Rio San Juan, María Trinidad Sánchez, RD.- El salitre se pega a los ojos y el viento de la costa norte me golpea con la fuerza de un ventarrón. Voy a bordo de una lancha de un solo motor que zarpó hace apenas quince minutos desde los manglares suspendidos de la Laguna Gri-Gri. El océano Atlántico se muestra como un lienzo de degradaciones de azul de oleaje largo.
Pero mi destino no es el horizonte abierto, sino una grieta invisible en la imponente muralla de piedra calcárea que defiende a Río San Juan. Los pescadores y locales lo llaman, con una mezcla de respeto y complicidad, simplemente “El Hoyo”.
Las aguas tranquilas del Hoyo contrastan con el oleaje furioso del Atlántico, creando un milagro óptico
La cicatriz de la roca
Cuando el bote se acerca a la costa, el paisaje impresiona por su hostilidad. La piedra, desgastada por milenios de oleaje indomable, exhibe ese relieve afilado y gris conocido aquí como “diente de perro”. Parece un terreno inhóspito, inaccesible para el pie humano.
Sin embargo, decido desembarcar en un área no habilitada para eso y camino a ras de acantilado para subir y hacer las tomas fotográficas y videos desde tierra firme.
Al transitar por esta zona, mi calzado de goma parece no protegerme por completo.
Frente a mí se abre una cavidad cilíndrica rústica, una depresión esculpida directamente en las entrañas del litoral. La geología kárstica hizo aquí su magia: colapsó el techo de una antigua cueva marina y dejó al descubierto un sumidero perfecto.
“A este lugar vienen cientos de turistas locales y extranjeros. Es uno de esos sitios que, cuando vienen esos tours o turistas independientes, dicen: Quiero ir al hoyo ese que aparece mucho en YouTube”, dijo Juan Almonte, capitán de yola.
En el “Hoyo” hay que tener mucha precaución. Aunque es un lugar ideal para el nado subterráneo los arrecifes suelen ser peligrosos. Jorge González
Quizás lo fascinante no es solo la fosa, sino el milagro óptico que ocurre en su interior. Mientras a pocos metros las olas revientan con furia blanca contra los arrecifes exteriores, dentro del perímetro rocoso el agua descansa con la quietud de un espejo.
Sin maquillaje ni señalizaciones
El “Hoyo” tiene un comportamiento que está íntimamente ligado al estado del tiempo de Rio San Juan y el océano Atlántico. La marea y las olas determinan lo agradable o no del lugar.
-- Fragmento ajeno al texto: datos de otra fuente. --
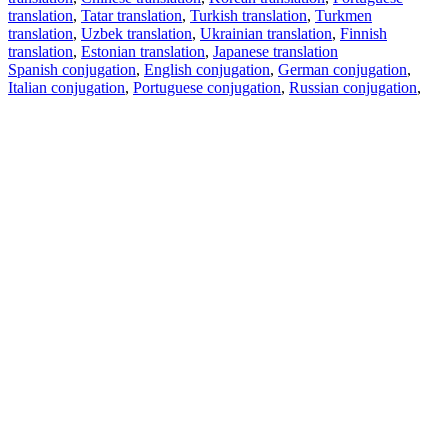
translation
,
Tatar translation
,
Turkish translation
,
Turkmen
translation
,
Uzbek translation
,
Ukrainian translation
,
Finnish
translation
,
Estonian translation
,
Japanese translation
Spanish conjugation
,
English conjugation
,
German conjugation
,
Italian conjugation
,
Portuguese conjugation
,
Russian conjugation
,
French conjugation
.
Features
Text Translation
Context Examples
Conjugation and Declension
Free apps
PROMT.One for iOS
PROMT.One for Android
Offers
For developers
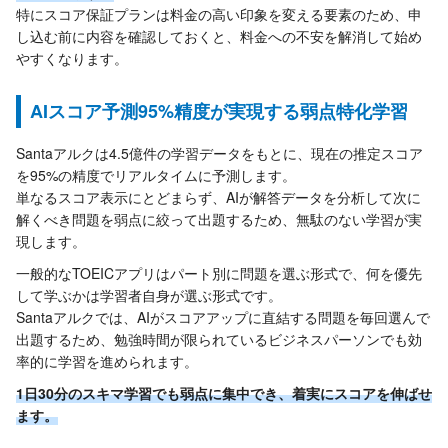
特にスコア保証プランは料金の高い印象を変える要素のため、申
し込む前に内容を確認しておくと、料金への不安を解消して始め
やすくなります。
AIスコア予測95%精度が実現する弱点特化学習
Santaアルクは4.5億件の学習データをもとに、現在の推定スコア
を95%の精度でリアルタイムに予測します。
単なるスコア表示にとどまらず、AIが解答データを分析して次に
解くべき問題を弱点に絞って出題するため、無駄のない学習が実
現します。
一般的なTOEICアプリはパート別に問題を選ぶ形式で、何を優先
して学ぶかは学習者自身が選ぶ形式です。
Santaアルクでは、AIがスコアアップに直結する問題を毎回選んで
出題するため、勉強時間が限られているビジネスパーソンでも効
率的に学習を進められます。
1日30分のスキマ学習でも弱点に集中でき、着実にスコアを伸ばせ
ます。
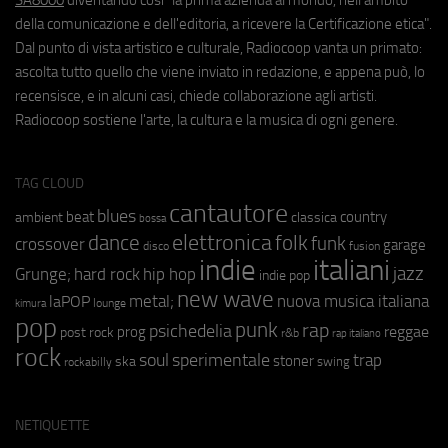
della comunicazione e dell'editoria, a ricevere la Certificazione etica".
Dal punto di vista artistico e culturale, Radiocoop vanta un primato:
ascolta tutto quello che viene inviato in redazione, e appena può, lo
recensisce, e in alcuni casi, chiede collaborazione agli artisti.
Radiocoop sostiene l'arte, la cultura e la musica di ogni genere.
TAG CLOUD
cantautore
blues
beat
country
ambient
classica
bossa
elettronica
dance
folk
funk
crossover
garage
fusion
disco
indie
italiani
jazz
hip hop
Grunge;
hard rock
indie pop
new wave
metal;
nuova musica italiana
laPOP
lounge
kimura
pop
punk
rap
psichedelia
reggae
prog
post rock
r&b
rap italiano
rock
soul
sperimentale
trap
stoner
ska
swing
rockabilly
NETIQUETTE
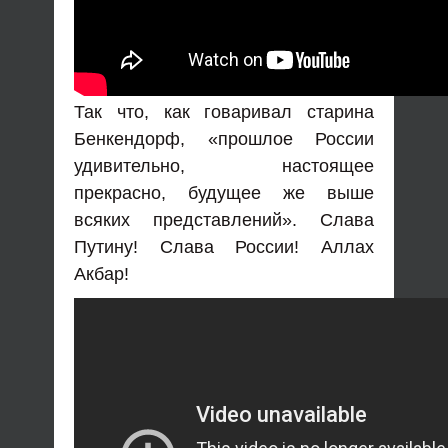
Так что, как говаривал старина
Бенкендорф, «прошлое России
удивительно, настоящее
прекрасно, будущее же выше
всяких представлений».
Слава
Путину! Слава России! Аллах
Акбар!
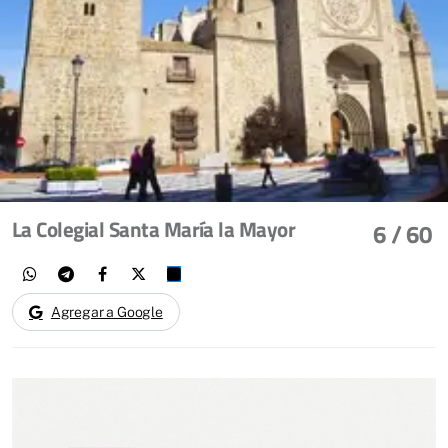
La Colegial Santa María la Mayor
6
/ 60
Agregar a Google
Jorge González
En toda esta piscina natural pasamos del oleaje picado a un lugar de agua menos salvaje que adquiere un color, turquesa tan intenso que parece artificial. No hay muelles, no hay escalinatas, no hay letreros turísticos ni salvavidas. Es la naturaleza en su estado más puro y rústico.
Aunque no me introduzco en el agua, noto que la visibilidad es total. Las paredes sumergidas bajan de forma vertical hacia una profundidad variable que cambia con la voluntad de las mareas.
El agua entra de forma subterránea; al golpear la roca, produce un estruendo ronco, a la vez que una esquirla de aire me hace estremecer y sentir la verdadera dinámica de este lugar. No es un espacio estático: El Hoyo respira. Con cada embate del Atlántico, el nivel de la piscina sube unos centímetros.
“Déjeme decirle que, en los meses de invierno, cuando los frentes fríos empujan la mar, este sumidero pacífico puede convertirse en un hervidero peligroso. Hoy, por fortuna, todo está tranquilo”, me explicó un pescador que se identificó como Alfonzo Marte.
Río San Juan es famoso por muchas obras de la naturaleza como la Laguna Gri-Gri, por la suntuosidad de Playa Caletón o el misticismo de la Cueva de las Golondrinas; pero este rincón rústico, virgen y escondido a solo cinco minutos del pueblo, guarda una mística diferente.
Es el recordatorio de que, a veces, para encontrar la calma más absoluta, hay que meterse justo en la boca del lobo. O, en este caso, en el corazón de piedra del Atlántico.